• Task statement
Would you copy every line of the listing below that includes the word "Keywords"?

- Opening Delimiter -

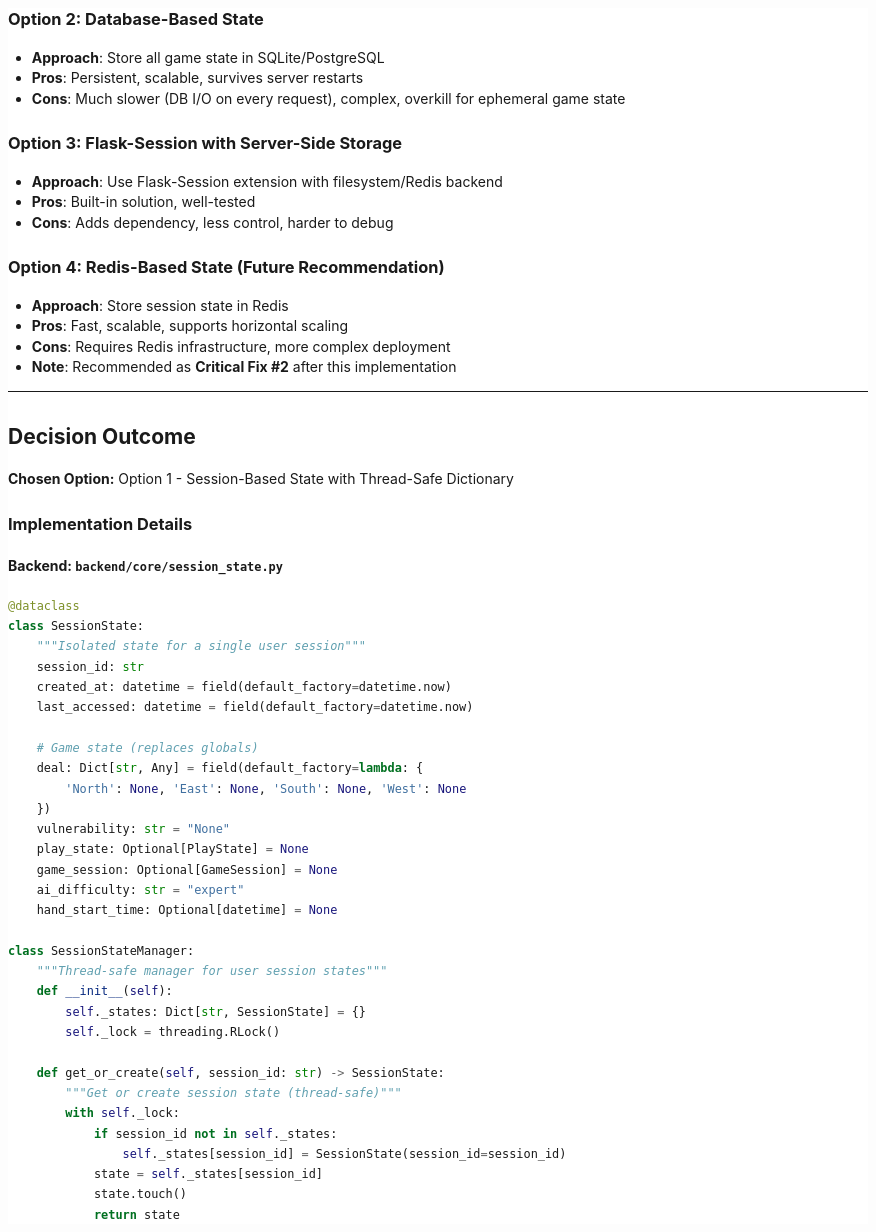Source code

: ### Option 2: Database-Based State
- **Approach**: Store all game state in SQLite/PostgreSQL
- **Pros**: Persistent, scalable, survives server restarts
- **Cons**: Much slower (DB I/O on every request), complex, overkill for ephemeral game state

### Option 3: Flask-Session with Server-Side Storage
- **Approach**: Use Flask-Session extension with filesystem/Redis backend
- **Pros**: Built-in solution, well-tested
- **Cons**: Adds dependency, less control, harder to debug

### Option 4: Redis-Based State (Future Recommendation)
- **Approach**: Store session state in Redis
- **Pros**: Fast, scalable, supports horizontal scaling
- **Cons**: Requires Redis infrastructure, more complex deployment
- **Note**: Recommended as **Critical Fix #2** after this implementation

---

## Decision Outcome

**Chosen Option:** Option 1 - Session-Based State with Thread-Safe Dictionary

### Implementation Details

#### Backend: `backend/core/session_state.py`

```python
@dataclass
class SessionState:
    """Isolated state for a single user session"""
    session_id: str
    created_at: datetime = field(default_factory=datetime.now)
    last_accessed: datetime = field(default_factory=datetime.now)

    # Game state (replaces globals)
    deal: Dict[str, Any] = field(default_factory=lambda: {
        'North': None, 'East': None, 'South': None, 'West': None
    })
    vulnerability: str = "None"
    play_state: Optional[PlayState] = None
    game_session: Optional[GameSession] = None
    ai_difficulty: str = "expert"
    hand_start_time: Optional[datetime] = None

class SessionStateManager:
    """Thread-safe manager for user session states"""
    def __init__(self):
        self._states: Dict[str, SessionState] = {}
        self._lock = threading.RLock()

    def get_or_create(self, session_id: str) -> SessionState:
        """Get or create session state (thread-safe)"""
        with self._lock:
            if session_id not in self._states:
                self._states[session_id] = SessionState(session_id=session_id)
            state = self._states[session_id]
            state.touch()
            return state
```
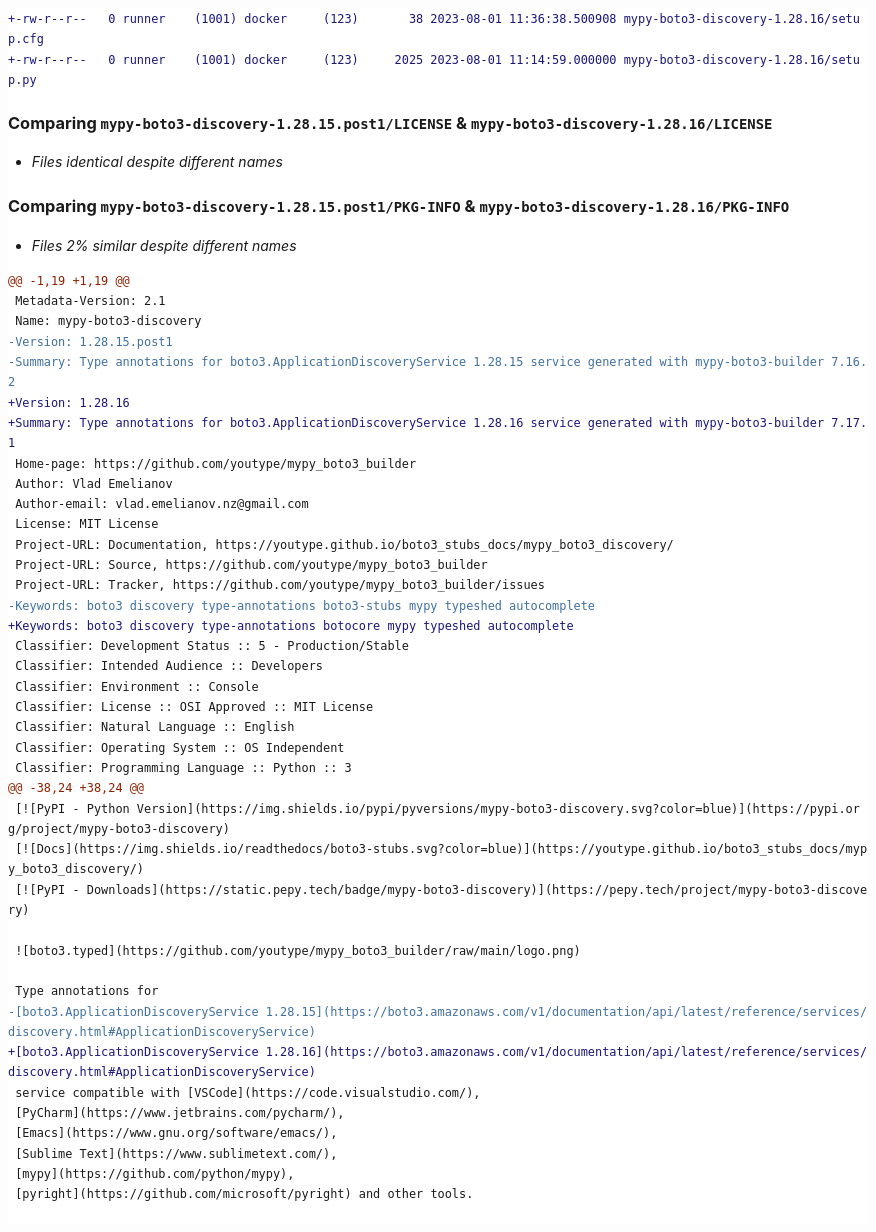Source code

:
 ```diff
+-rw-r--r--   0 runner    (1001) docker     (123)       38 2023-08-01 11:36:38.500908 mypy-boto3-discovery-1.28.16/setup.cfg
+-rw-r--r--   0 runner    (1001) docker     (123)     2025 2023-08-01 11:14:59.000000 mypy-boto3-discovery-1.28.16/setup.py
```

### Comparing `mypy-boto3-discovery-1.28.15.post1/LICENSE` & `mypy-boto3-discovery-1.28.16/LICENSE`

 * *Files identical despite different names*

### Comparing `mypy-boto3-discovery-1.28.15.post1/PKG-INFO` & `mypy-boto3-discovery-1.28.16/PKG-INFO`

 * *Files 2% similar despite different names*

```diff
@@ -1,19 +1,19 @@
 Metadata-Version: 2.1
 Name: mypy-boto3-discovery
-Version: 1.28.15.post1
-Summary: Type annotations for boto3.ApplicationDiscoveryService 1.28.15 service generated with mypy-boto3-builder 7.16.2
+Version: 1.28.16
+Summary: Type annotations for boto3.ApplicationDiscoveryService 1.28.16 service generated with mypy-boto3-builder 7.17.1
 Home-page: https://github.com/youtype/mypy_boto3_builder
 Author: Vlad Emelianov
 Author-email: vlad.emelianov.nz@gmail.com
 License: MIT License
 Project-URL: Documentation, https://youtype.github.io/boto3_stubs_docs/mypy_boto3_discovery/
 Project-URL: Source, https://github.com/youtype/mypy_boto3_builder
 Project-URL: Tracker, https://github.com/youtype/mypy_boto3_builder/issues
-Keywords: boto3 discovery type-annotations boto3-stubs mypy typeshed autocomplete
+Keywords: boto3 discovery type-annotations botocore mypy typeshed autocomplete
 Classifier: Development Status :: 5 - Production/Stable
 Classifier: Intended Audience :: Developers
 Classifier: Environment :: Console
 Classifier: License :: OSI Approved :: MIT License
 Classifier: Natural Language :: English
 Classifier: Operating System :: OS Independent
 Classifier: Programming Language :: Python :: 3
@@ -38,24 +38,24 @@
 [![PyPI - Python Version](https://img.shields.io/pypi/pyversions/mypy-boto3-discovery.svg?color=blue)](https://pypi.org/project/mypy-boto3-discovery)
 [![Docs](https://img.shields.io/readthedocs/boto3-stubs.svg?color=blue)](https://youtype.github.io/boto3_stubs_docs/mypy_boto3_discovery/)
 [![PyPI - Downloads](https://static.pepy.tech/badge/mypy-boto3-discovery)](https://pepy.tech/project/mypy-boto3-discovery)
 
 ![boto3.typed](https://github.com/youtype/mypy_boto3_builder/raw/main/logo.png)
 
 Type annotations for
-[boto3.ApplicationDiscoveryService 1.28.15](https://boto3.amazonaws.com/v1/documentation/api/latest/reference/services/discovery.html#ApplicationDiscoveryService)
+[boto3.ApplicationDiscoveryService 1.28.16](https://boto3.amazonaws.com/v1/documentation/api/latest/reference/services/discovery.html#ApplicationDiscoveryService)
 service compatible with [VSCode](https://code.visualstudio.com/),
 [PyCharm](https://www.jetbrains.com/pycharm/),
 [Emacs](https://www.gnu.org/software/emacs/),
 [Sublime Text](https://www.sublimetext.com/),
 [mypy](https://github.com/python/mypy),
 [pyright](https://github.com/microsoft/pyright) and other tools.
 
```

- Closing Delimiter -

• Solution for this exercise
-Keywords: boto3 discovery type-annotations boto3-stubs mypy typeshed autocomplete
+Keywords: boto3 discovery type-annotations botocore mypy typeshed autocomplete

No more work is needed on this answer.